**ASSIGNMENT:** Extract word for word the stretch of items from the line containing "For anybody at" through the end of the items, leaving out the pictures.

########

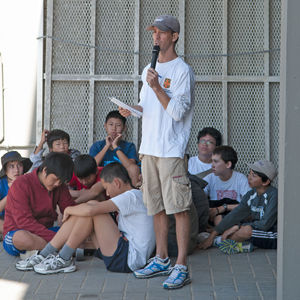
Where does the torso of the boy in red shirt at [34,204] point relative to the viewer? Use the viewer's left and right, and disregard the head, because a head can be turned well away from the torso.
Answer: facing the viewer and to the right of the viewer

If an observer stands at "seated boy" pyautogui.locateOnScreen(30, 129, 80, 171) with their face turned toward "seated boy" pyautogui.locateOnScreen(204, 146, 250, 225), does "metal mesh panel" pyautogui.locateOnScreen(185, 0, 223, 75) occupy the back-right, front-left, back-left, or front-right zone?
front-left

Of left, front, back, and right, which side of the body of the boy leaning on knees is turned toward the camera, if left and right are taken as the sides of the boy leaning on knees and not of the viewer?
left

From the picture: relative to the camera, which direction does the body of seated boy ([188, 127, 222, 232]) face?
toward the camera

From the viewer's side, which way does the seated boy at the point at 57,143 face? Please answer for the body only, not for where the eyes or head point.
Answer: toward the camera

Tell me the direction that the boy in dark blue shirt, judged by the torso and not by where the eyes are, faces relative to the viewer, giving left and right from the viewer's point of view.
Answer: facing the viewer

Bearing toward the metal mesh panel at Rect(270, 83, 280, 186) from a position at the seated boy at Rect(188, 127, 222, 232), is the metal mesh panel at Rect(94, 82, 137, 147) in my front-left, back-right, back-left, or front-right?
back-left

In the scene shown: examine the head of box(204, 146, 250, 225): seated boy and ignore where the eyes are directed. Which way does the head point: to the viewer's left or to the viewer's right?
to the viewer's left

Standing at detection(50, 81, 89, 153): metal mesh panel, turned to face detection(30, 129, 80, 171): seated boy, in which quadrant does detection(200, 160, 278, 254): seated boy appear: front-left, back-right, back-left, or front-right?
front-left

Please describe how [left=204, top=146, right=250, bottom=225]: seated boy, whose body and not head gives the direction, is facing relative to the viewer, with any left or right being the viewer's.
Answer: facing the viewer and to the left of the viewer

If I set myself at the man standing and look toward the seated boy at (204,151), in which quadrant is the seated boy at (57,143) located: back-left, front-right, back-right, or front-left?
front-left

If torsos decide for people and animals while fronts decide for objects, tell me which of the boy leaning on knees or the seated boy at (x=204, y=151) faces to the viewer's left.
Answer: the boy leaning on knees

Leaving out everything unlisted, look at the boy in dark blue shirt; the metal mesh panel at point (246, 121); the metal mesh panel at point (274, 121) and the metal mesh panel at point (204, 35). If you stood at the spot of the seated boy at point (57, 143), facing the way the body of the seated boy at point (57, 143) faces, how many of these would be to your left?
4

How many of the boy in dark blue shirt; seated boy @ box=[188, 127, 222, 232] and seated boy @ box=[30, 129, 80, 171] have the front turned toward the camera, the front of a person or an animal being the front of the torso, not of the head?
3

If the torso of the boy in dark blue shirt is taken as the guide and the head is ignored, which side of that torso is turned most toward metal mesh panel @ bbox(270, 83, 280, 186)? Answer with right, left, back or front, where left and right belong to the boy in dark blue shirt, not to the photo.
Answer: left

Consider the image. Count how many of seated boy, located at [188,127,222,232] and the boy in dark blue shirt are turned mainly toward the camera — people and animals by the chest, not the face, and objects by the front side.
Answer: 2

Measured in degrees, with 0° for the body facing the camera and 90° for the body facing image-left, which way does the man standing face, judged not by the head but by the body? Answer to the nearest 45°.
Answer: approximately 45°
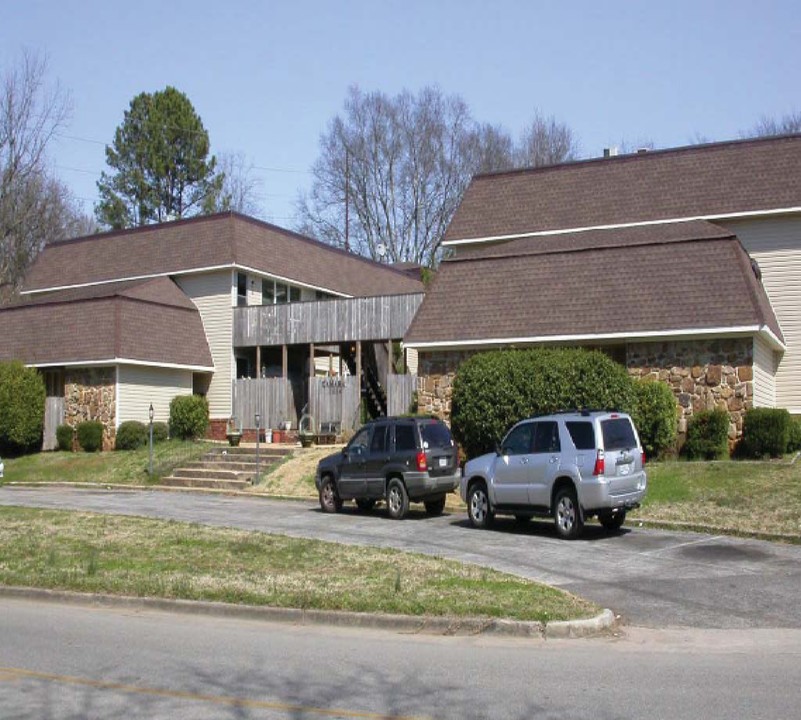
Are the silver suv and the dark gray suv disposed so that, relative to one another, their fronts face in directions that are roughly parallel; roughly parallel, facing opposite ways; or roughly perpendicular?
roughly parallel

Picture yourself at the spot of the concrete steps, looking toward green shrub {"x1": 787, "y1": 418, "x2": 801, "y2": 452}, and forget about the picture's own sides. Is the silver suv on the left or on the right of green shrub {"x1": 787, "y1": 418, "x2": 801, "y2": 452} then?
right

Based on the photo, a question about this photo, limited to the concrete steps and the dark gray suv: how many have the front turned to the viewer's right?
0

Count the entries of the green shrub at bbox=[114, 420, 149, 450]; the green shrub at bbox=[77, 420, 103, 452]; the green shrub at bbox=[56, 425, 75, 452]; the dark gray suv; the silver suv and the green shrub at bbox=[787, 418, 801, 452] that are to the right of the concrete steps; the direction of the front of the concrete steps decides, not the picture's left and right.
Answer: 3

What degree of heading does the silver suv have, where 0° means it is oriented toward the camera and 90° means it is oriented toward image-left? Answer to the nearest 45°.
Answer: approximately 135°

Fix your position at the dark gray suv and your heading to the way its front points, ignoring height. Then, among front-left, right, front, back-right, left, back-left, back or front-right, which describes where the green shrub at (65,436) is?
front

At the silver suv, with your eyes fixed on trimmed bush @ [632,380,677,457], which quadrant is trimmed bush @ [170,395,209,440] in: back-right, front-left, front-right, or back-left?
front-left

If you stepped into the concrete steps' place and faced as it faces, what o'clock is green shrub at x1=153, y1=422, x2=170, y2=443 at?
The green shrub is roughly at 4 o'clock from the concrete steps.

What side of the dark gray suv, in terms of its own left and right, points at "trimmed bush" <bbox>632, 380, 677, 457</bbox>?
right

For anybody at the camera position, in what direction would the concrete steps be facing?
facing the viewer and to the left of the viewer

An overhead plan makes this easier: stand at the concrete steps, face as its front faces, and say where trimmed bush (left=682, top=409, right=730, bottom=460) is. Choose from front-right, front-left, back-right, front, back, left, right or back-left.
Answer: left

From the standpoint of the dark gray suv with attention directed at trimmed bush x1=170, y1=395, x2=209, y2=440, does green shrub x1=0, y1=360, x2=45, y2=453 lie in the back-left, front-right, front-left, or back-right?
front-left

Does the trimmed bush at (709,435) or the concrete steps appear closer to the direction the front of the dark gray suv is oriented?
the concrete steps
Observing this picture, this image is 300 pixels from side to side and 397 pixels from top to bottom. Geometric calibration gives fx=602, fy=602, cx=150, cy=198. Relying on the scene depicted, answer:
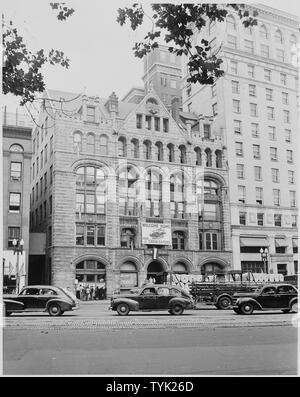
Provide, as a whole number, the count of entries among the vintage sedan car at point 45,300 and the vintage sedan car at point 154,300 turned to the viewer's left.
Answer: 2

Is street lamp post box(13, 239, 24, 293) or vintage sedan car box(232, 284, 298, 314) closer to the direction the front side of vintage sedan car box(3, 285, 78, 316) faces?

########

**SOLUTION BELOW:**
For anybody at the camera position, in what direction would the concrete steps be facing?
facing the viewer and to the left of the viewer

An overhead plan makes this easier: stand at the concrete steps, face as its front faces, and say where trimmed bush (left=682, top=409, right=730, bottom=460) is. Choose from front-right, front-left, back-right, front, back, left, right or back-left.
Answer: left

From the standpoint of the dark gray suv with attention directed at trimmed bush x1=170, y1=395, x2=209, y2=440, does green shrub x1=0, y1=360, x2=45, y2=453 lie in the back-left, front-right, front-left, or back-right?
front-left

Does the trimmed bush at (709,435) or the concrete steps appear closer to the direction the front of the dark gray suv is oriented?
the concrete steps
Observing this picture, this image is 300 pixels from side to side and 397 pixels from top to bottom. Geometric calibration gives fx=602, fy=602, cx=150, cy=198. Relying on the scene depicted, answer:
Provide, as a whole number, the count of entries among the vintage sedan car at point 45,300 and the vintage sedan car at point 154,300 turned to the viewer's left.
Answer: 2

Is street lamp post box(13, 239, 24, 293) or vintage sedan car box(232, 284, 298, 314) closer to the direction the front side of vintage sedan car box(3, 285, 78, 316) faces?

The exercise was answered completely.